Where research and approval status stand — and why Lumin Health is cautious
- Esketamine (Spravato): FDA-approved for specific depressive disorders and provided under clinical monitoring; labeling outlines safety, abuse/diversion risk, and program requirements that clinics must follow.
- Classic psychedelics (psilocybin/LSD/DMT/iboga): Active clinical trials continue, but no FDA approval for depression as of today; state-level reforms do not equal federal approval for medical use. This means that safety and risk management exercises have not been adequately demonstrated as of yet and these compounds are still regarded as federally illegal with no medical use identified.
- MDMA-assisted therapy: The FDA issued a Complete Response Letter in 2024 declining approval and later publicly released its rationale. Research is ongoing.

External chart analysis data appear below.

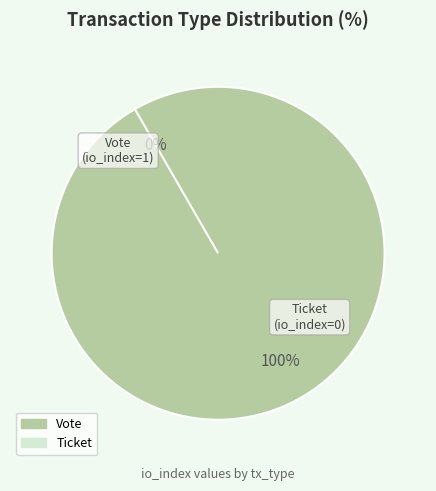

To the nearest percent, what is the average slice percentage?

50%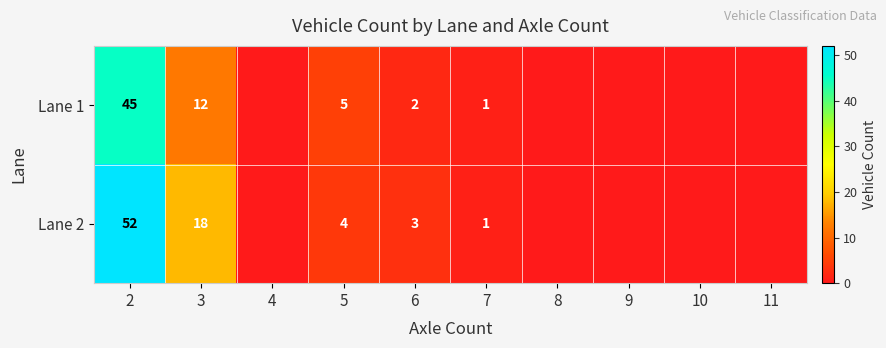

At which category does the chart reach its peak across all series?

2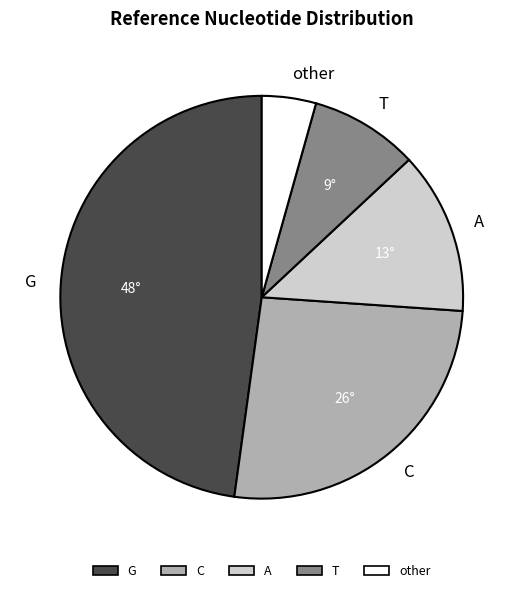

Which slice is the smallest?

other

Why our caution? Because responsible care balances promise with proof. We track the data closely and revise protocols when the evidence — and the regulators — support a change. Until then, we anchor on what’s approved, safe, and realistically accessible for people seeking ketamine therapy or ketamine for depression.
FAQs
Why is ketamine shorter?
Mechanism and route. Ketamine’s pharmacology and typical dosing produce a brief, intense arc — often under two hours including re-orientation — compared with the multi-hour course common with psilocybin or LSD. Practically, that means ketamine treatment can be scheduled into real life and repeated in a series, with post-dose time protected for rest or therapy during the neuroplasticity window.
Where does MDMA fit?
MDMA is generally described as an empathogen — it tends to enhance openness and connection with fewer visuals. Clinical interest remains high, but the FDA has not approved MDMA-assisted therapy; regulators highlighted safety and methodological concerns in 2024–2025 documents; it remains federally illegal with no clear medical use. If that changes, Lumin Health will evaluate how to deliver it within a medically rigorous, patient-centered model similar to our Spravato clinic.
Choosing what treatment fits you
You don’t need a perfect label to heal. What matters is fit: the right mechanism for your biology, the right environment for your nervous system, and the right follow-through for your goals. For many, ketamine’s “different house” offers a shorter, inward-leaning path with medical guardrails — either as off-label ketamine therapy or as esketamine in a Spravato program.